Dr. Ferguson has been particularly impressed by the work of neurologist Daniel B. Hoch, MD, PhD, who helped develop PatientWeb.net, an online community used by patients of the Massachusetts General Hospital Epilepsy Service.

Dr. Hoch's three-year experience with PatientWeb has shown him the unique value of online support groups for patients with neurological disorders. He advises fellow neurologists to develop innovative ways to harness the power of the Internet – rather than treat it as an unwanted intrusion such as direct-to-consumer marketing.

‘Some neurological patients need more support and guidance than they can get from an occasional clinical visit,’ he said. ‘But when their doctors direct them to non-profit, non-commercial sources of Web-based information, our studies show that patient satisfaction is greatly increased.

‘Patients who have gone through the same experience can do a great job of providing practical answers to the newly diagnosed,’ he said. ‘For example, a first-year college student with a seizure disorder who was having trouble coping at school submitted a post for help on the PatientWeb bulletin board.

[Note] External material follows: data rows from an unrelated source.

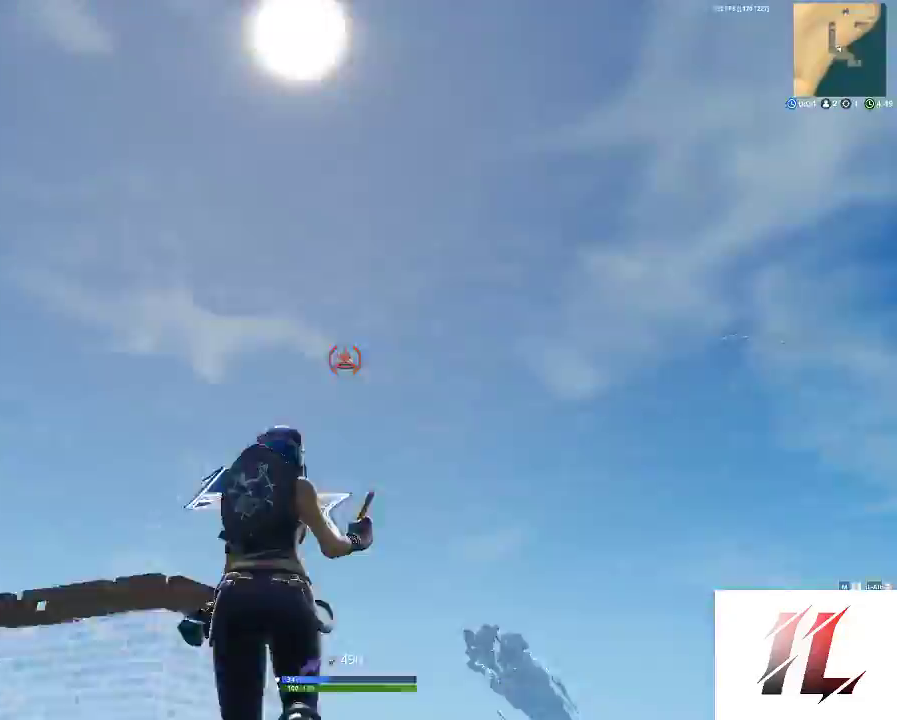
{"keys": [], "mouse": [], "events": [[33, "q", "down"], [133, "q", "up"], [133, "w", "up"], [367, "4", "down"], [433, "mouse_left", "up"], [500, "4", "up"]]}
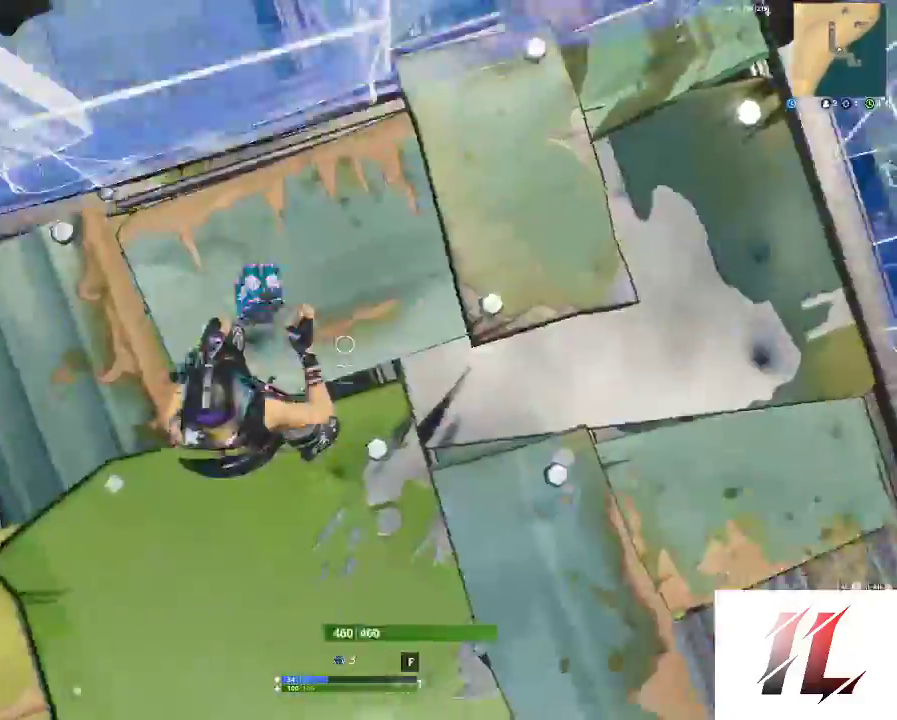
{"keys": [], "mouse": [], "events": [[133, "c", "down"], [233, "mouse_left", "down"], [267, "c", "up"], [267, "mouse_left", "up"], [400, "mouse_left", "down"], [467, "mouse_left", "up"]]}
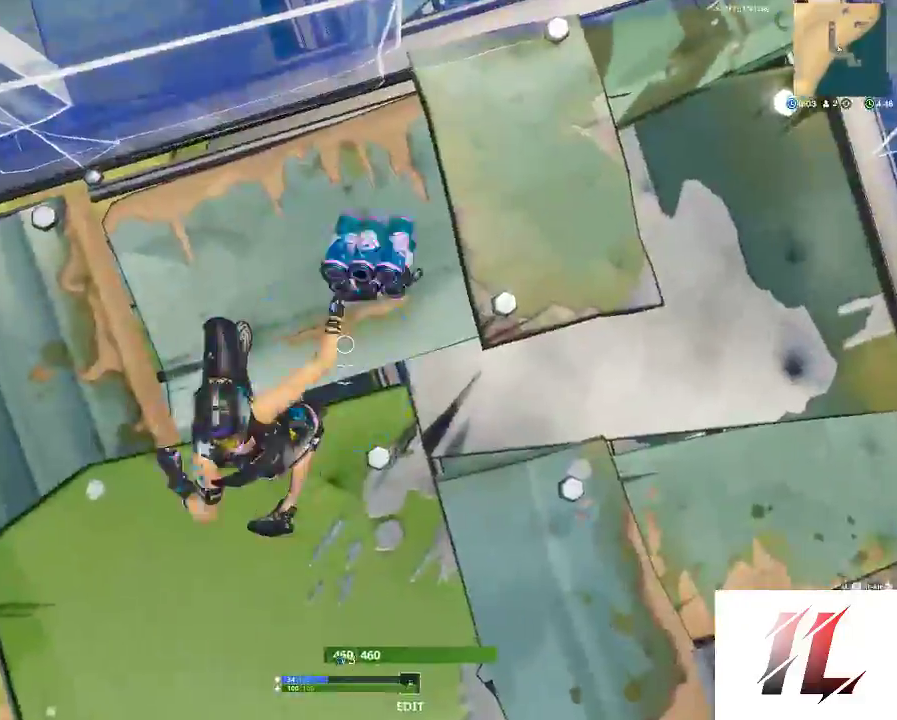
{"keys": [], "mouse": ["left"], "events": [[67, "mouse_left", "down"], [167, "mouse_left", "up"], [300, "mouse_left", "down"], [300, "space", "down"], [400, "mouse_left", "up"], [433, "mouse_left", "down"], [433, "space", "up"]]}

Within a few days, she was flooded with responses from current students, recent graduates, and people well established in their careers, offering pointers on focusing techniques, note-taking, and how to study and use electronic resources – whereas all we could do as her doctors was to address medication changes or side effects.’

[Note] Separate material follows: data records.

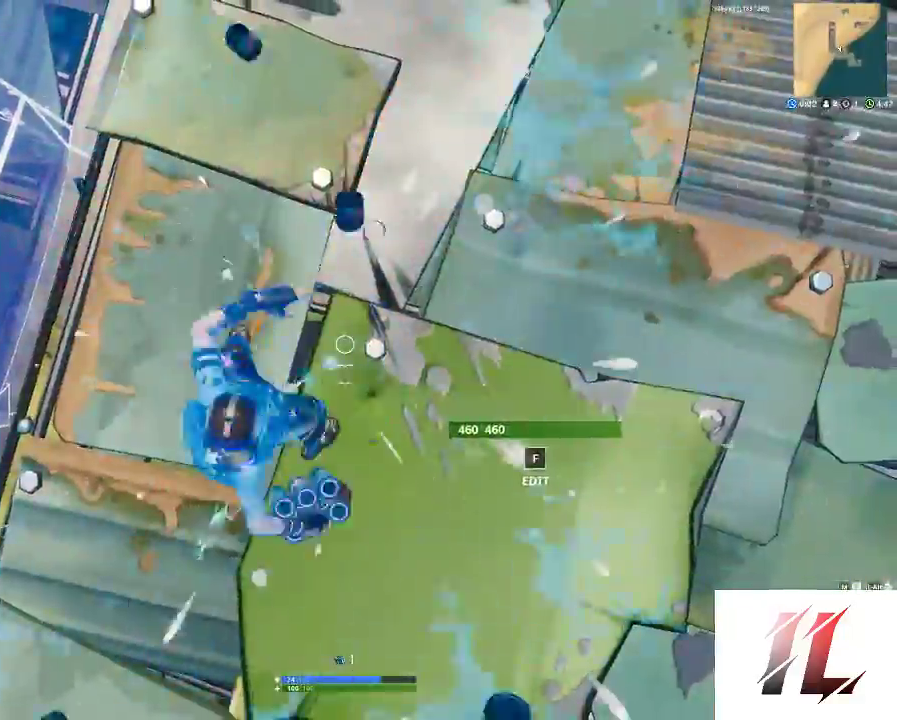
{"keys": ["a"], "mouse": [], "events": [[100, "mouse_left", "down"], [167, "mouse_left", "up"], [400, "a", "down"]]}
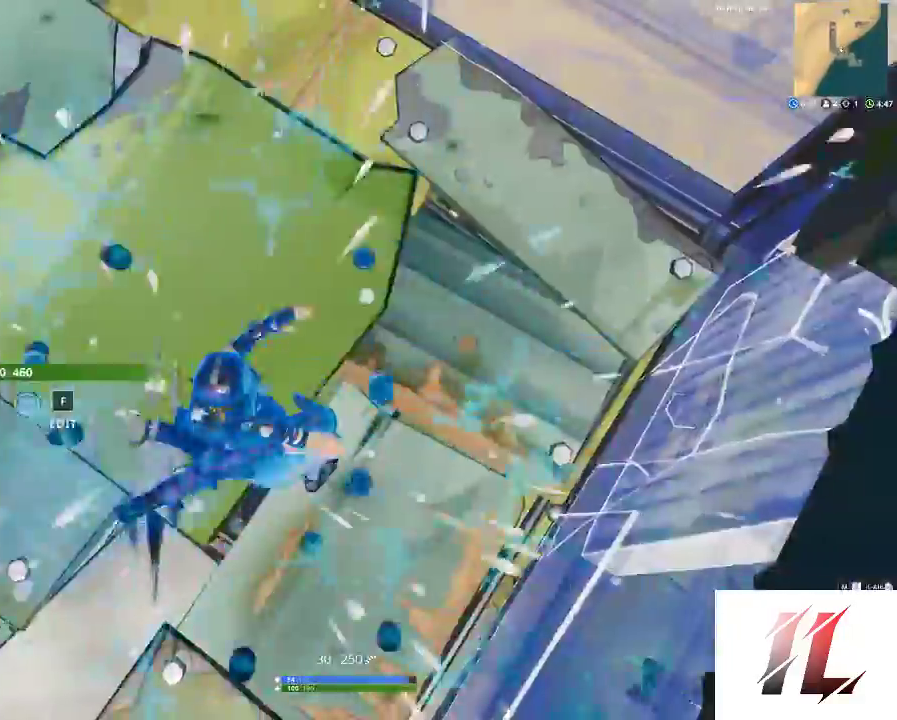
{"keys": ["a", "f", "shift", "w"], "mouse": [], "events": [[133, "3", "down"], [233, "3", "up"], [300, "w", "down"], [433, "f", "down"], [433, "shift", "down"]]}
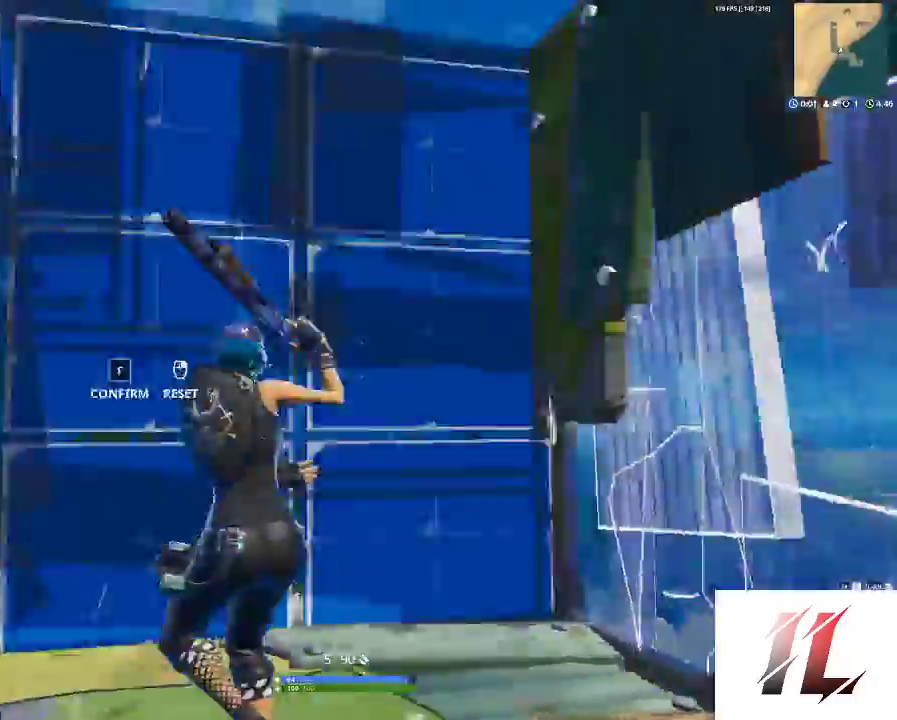
{"keys": ["shift", "w"], "mouse": ["left"], "events": [[33, "mouse_left", "down"], [100, "f", "up"], [200, "a", "up"], [200, "f", "down"], [267, "mouse_left", "up"], [300, "f", "up"], [400, "z", "down"], [433, "mouse_left", "down"], [500, "z", "up"]]}
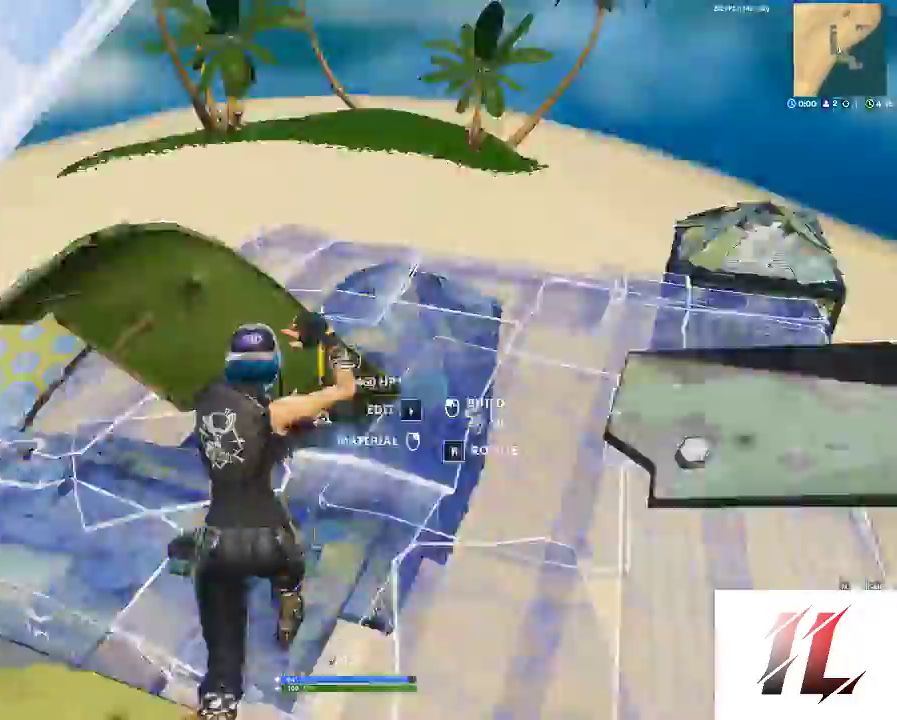
{"keys": ["q", "shift"], "mouse": ["left"], "events": [[100, "q", "down"], [167, "q", "up"], [267, "z", "down"], [367, "z", "up"], [400, "w", "up"], [500, "q", "down"]]}
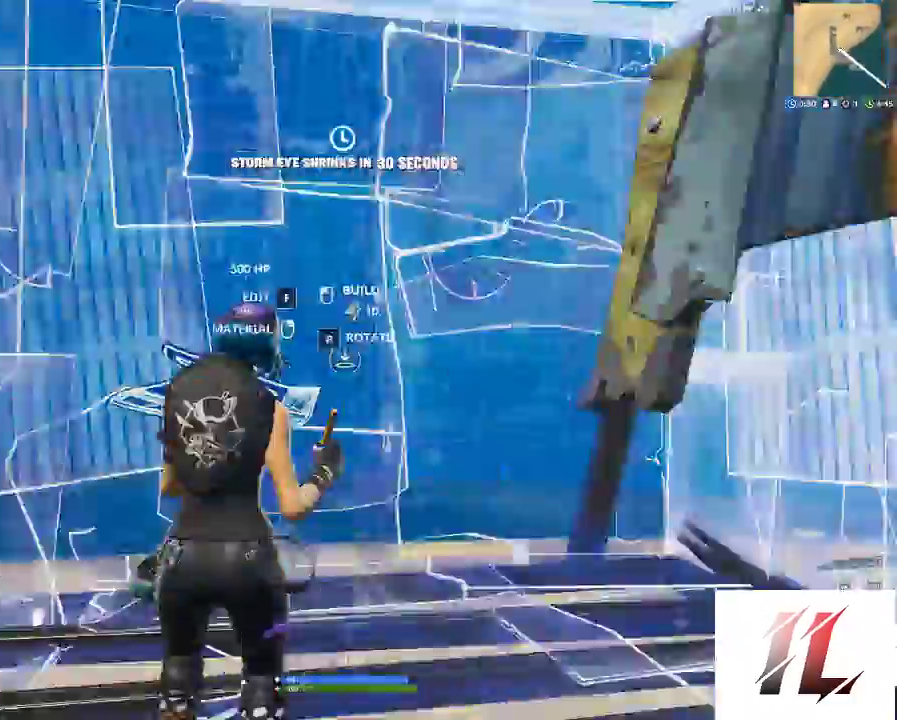
{"keys": [], "mouse": [], "events": [[100, "q", "up"], [167, "shift", "up"], [333, "3", "down"], [400, "mouse_left", "up"], [433, "3", "up"]]}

The mother of the LKS child, cited in the Pew survey, ultimately found the help she was seeking and concluded: ‘Our physicians have been very open to discussing information found via the Internet. I have also had physicians point me to useful sites. I feel in control of my and my family's health. I now can check out information regarding diagnosis, treatments, therapies, and medications prior to trying them and feel more in control and knowledgeable about what we are dealing with.’